- Exercise instructions
Retype a passage from the article on music royalties word for word, starting at the words "But should artists" and stopping after "would never exist.".

Media technology moves fast, and legislators, judges, and the music industry are mostly slow to react. But the issues surrounding new technologies sometimes resemble those associated with more traditional formats.
At the annual gathering of the National Association of Recording Merchandisers in San Francisco on Tuesday, issues of artist and label compensation were front-and-center. And against a backdrop of free-falling album sales, the issues assumed a far greater level of urgency.
Predictably, executives continued to underscore the importance of a recording royalty from US-based terrestrial radio conglomerates. Traditional stations pay performance royalties to publishers, but the recording industry does not receive any compensation on their assets.
In the digital realm, labels have been careful to structure agreements and legal frameworks to rectify the issue. US-based streaming radio providers, for example, are required to remunerate SoundExchange, which collects recording royalties on non-interactive digital performances.
But the issue of terrestrial-based royalties remains complicated, and the radio industry is steadfastly uninterested in changing the status quo. And labels have always pushed for radio spins, without compensation. The reason is that the rotation of a song on terrestrial radio frequently leads to a boom in awareness and purchases, thanks to the massive exposure that mainstream radio offers. So why should radio pay?
Those within the industry have heard this issue before, but oddly enough, similar debates now surround the booming social networking space. Both MySpace and Bebo sold for hundreds of millions of dollars, and Facebook is now valued in the billions.
But should artists and labels get a piece of those payouts? After all, music represents an incredibly important component of almost every successful network. MySpace would be quite different without MySpace Music, and sites like Imeem would never exist.
But from a legal basis, the argument for compensation is difficult to make. Billy Bragg recently clamored for a fair payout by Bebo, acquired by AOL for $850 million earlier this year. But every artist on Bebo uploaded their material voluntarily, without requiring a stake in future earnings.

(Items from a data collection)
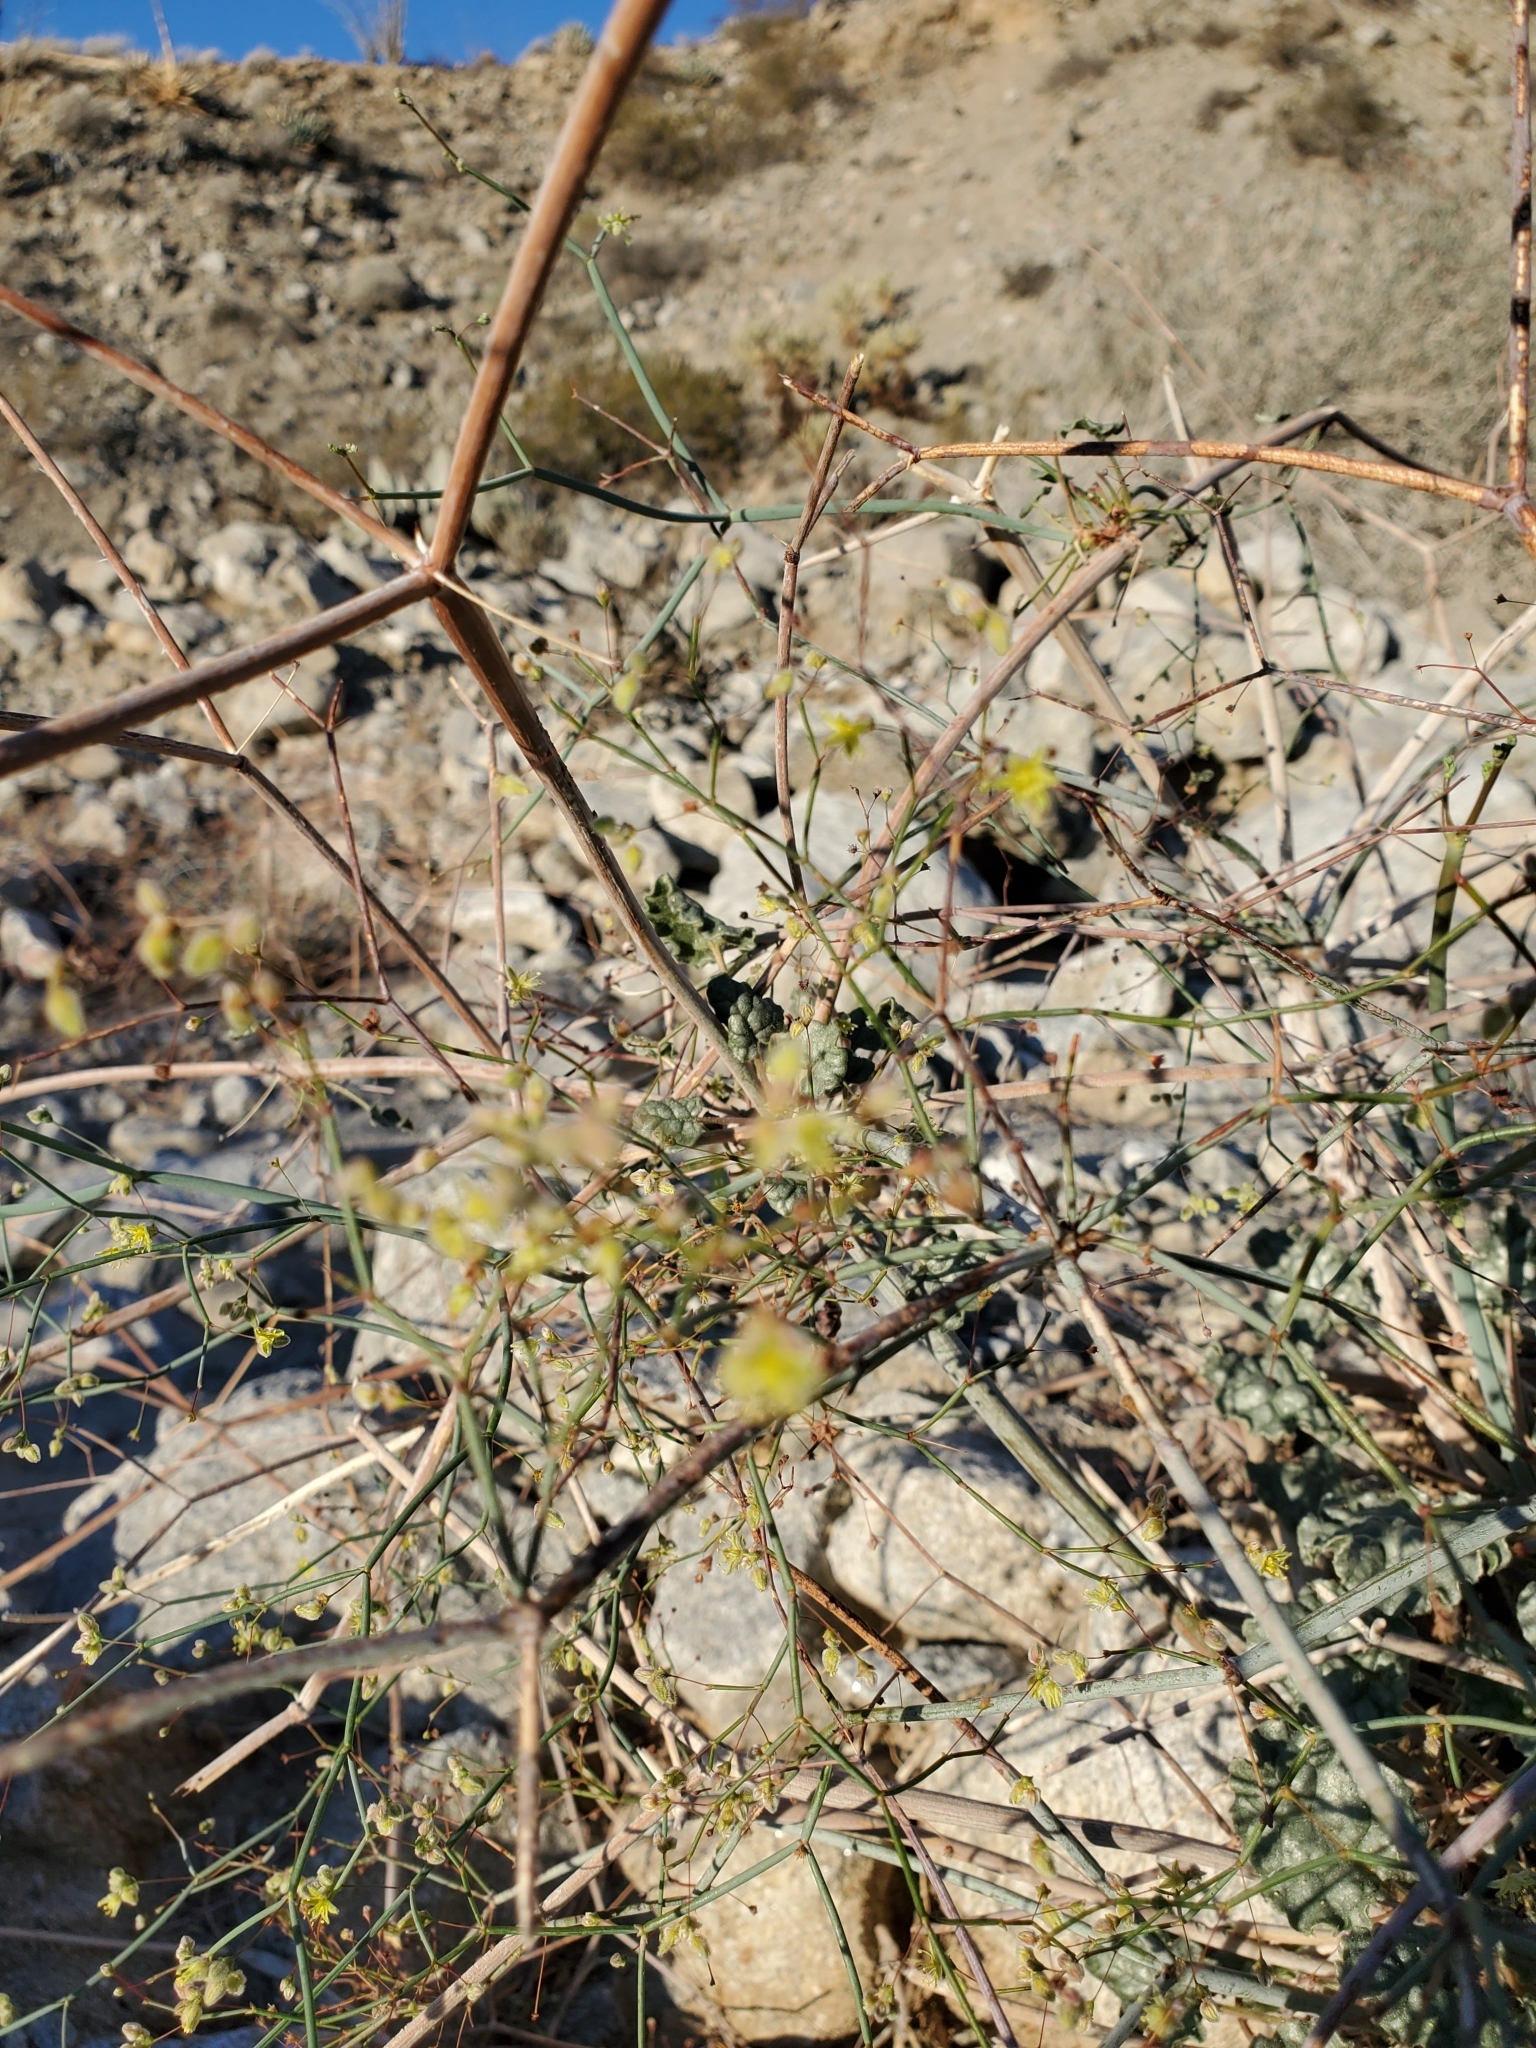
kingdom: Plantae
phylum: Tracheophyta
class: Magnoliopsida
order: Caryophyllales
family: Polygonaceae
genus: Eriogonum
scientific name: Eriogonum inflatum
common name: Desert trumpet
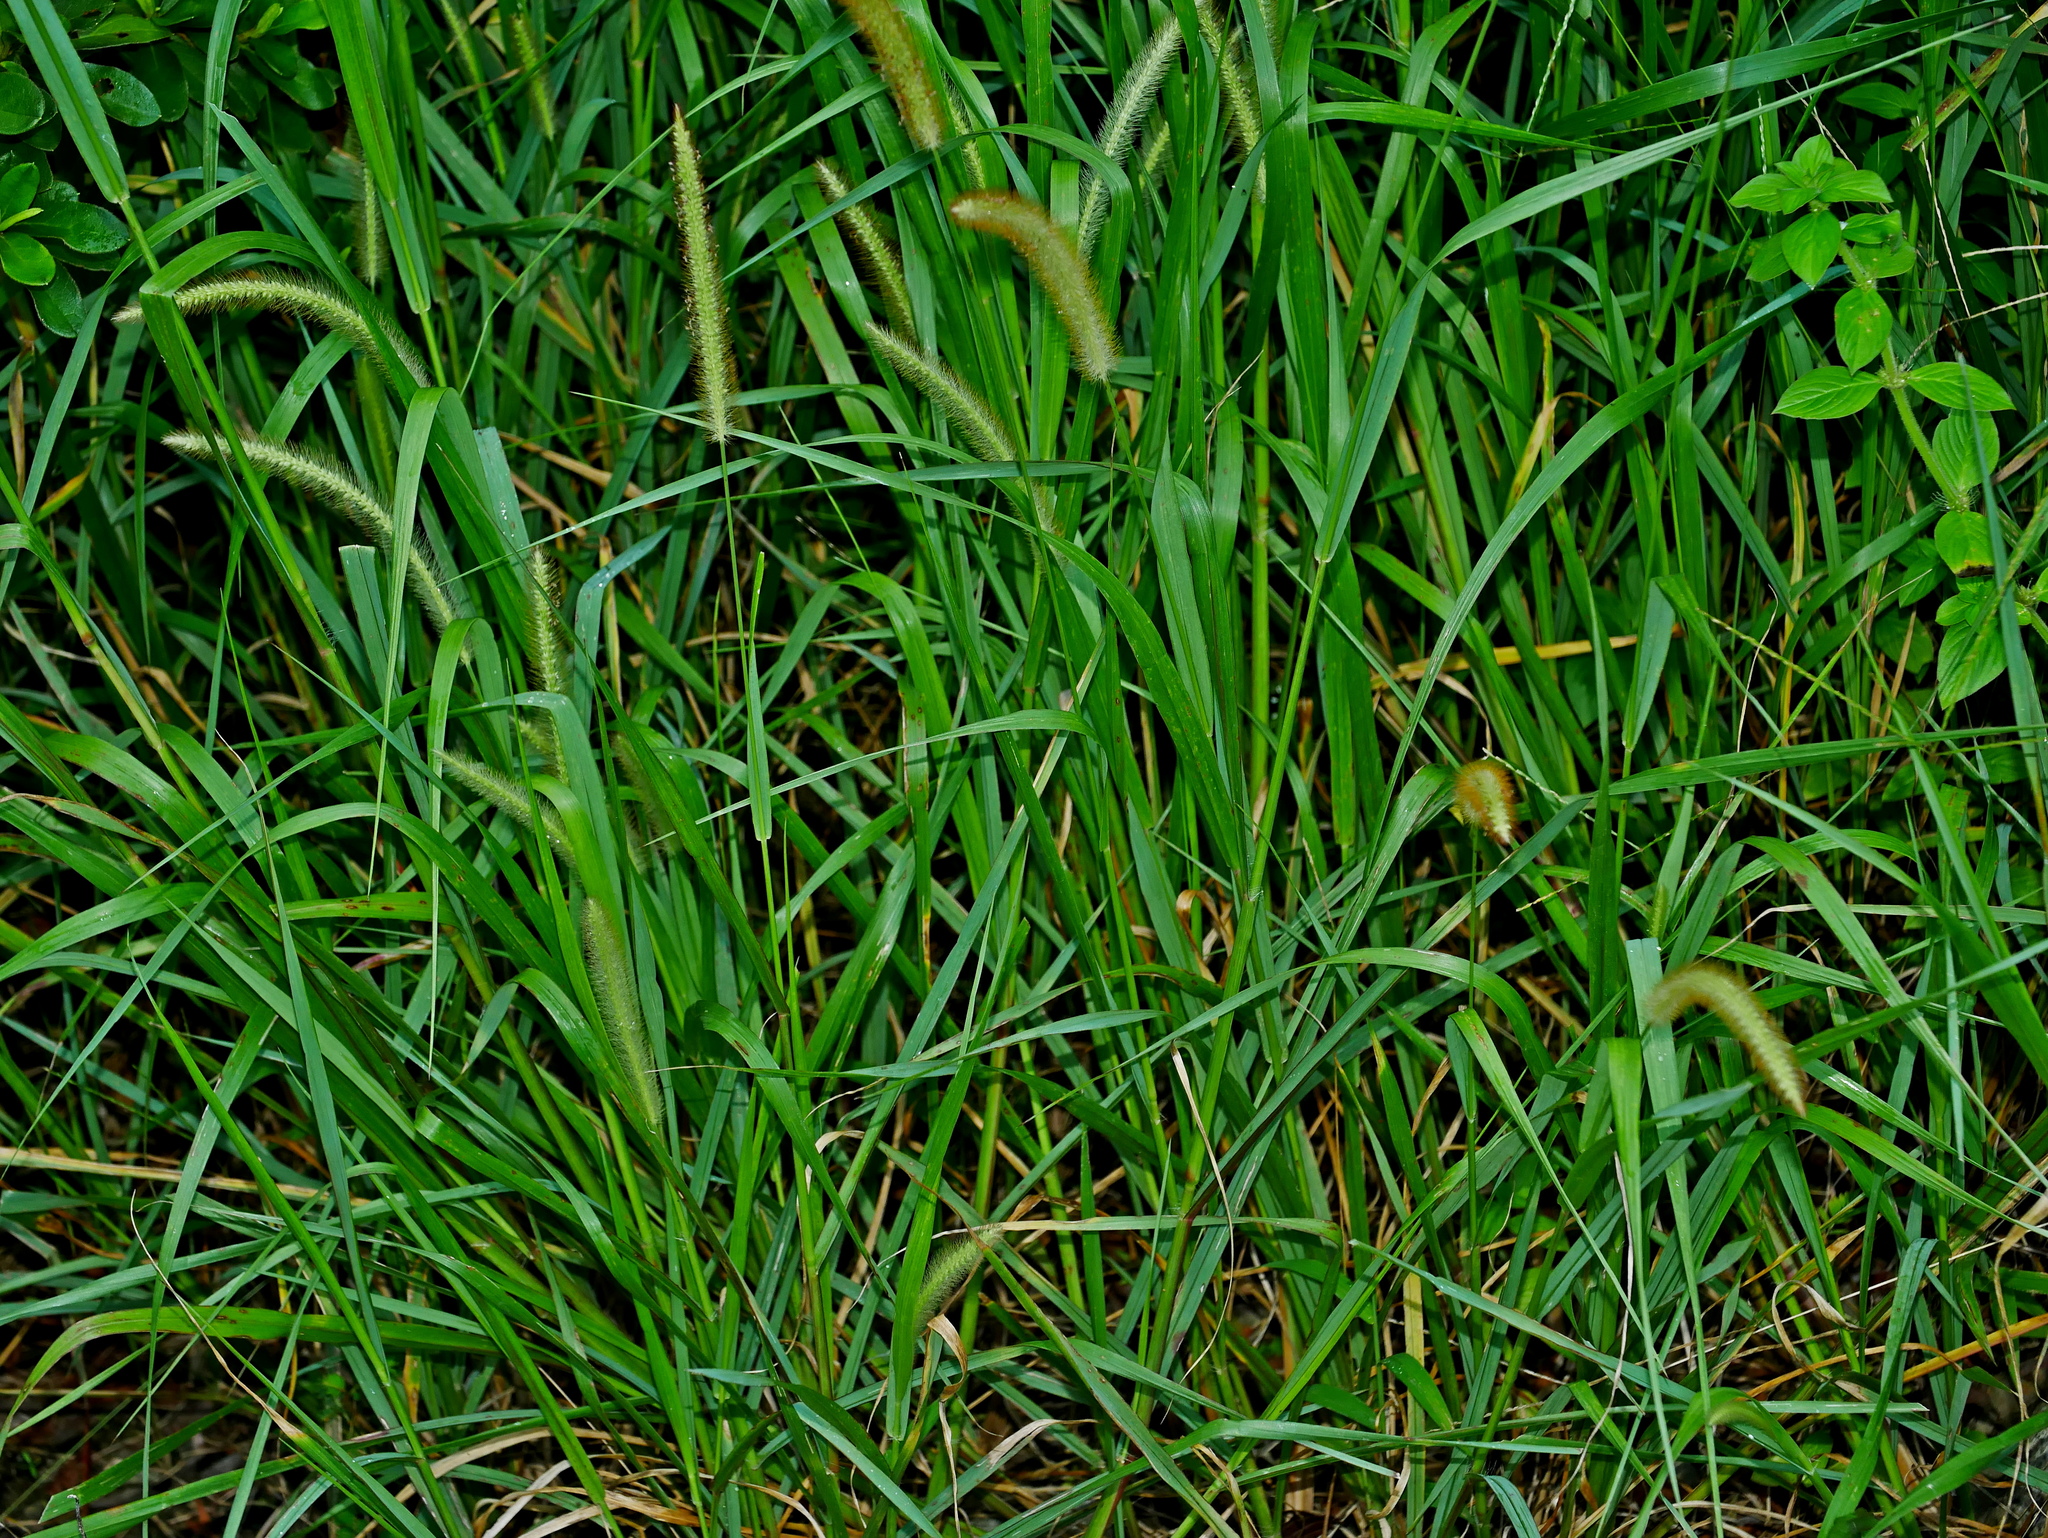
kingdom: Plantae
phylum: Tracheophyta
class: Liliopsida
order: Poales
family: Poaceae
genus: Setaria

- Solution
But should artists and labels get a piece of those payouts? After all, music represents an incredibly important component of almost every successful network. MySpace would be quite different without MySpace Music, and sites like Imeem would never exist.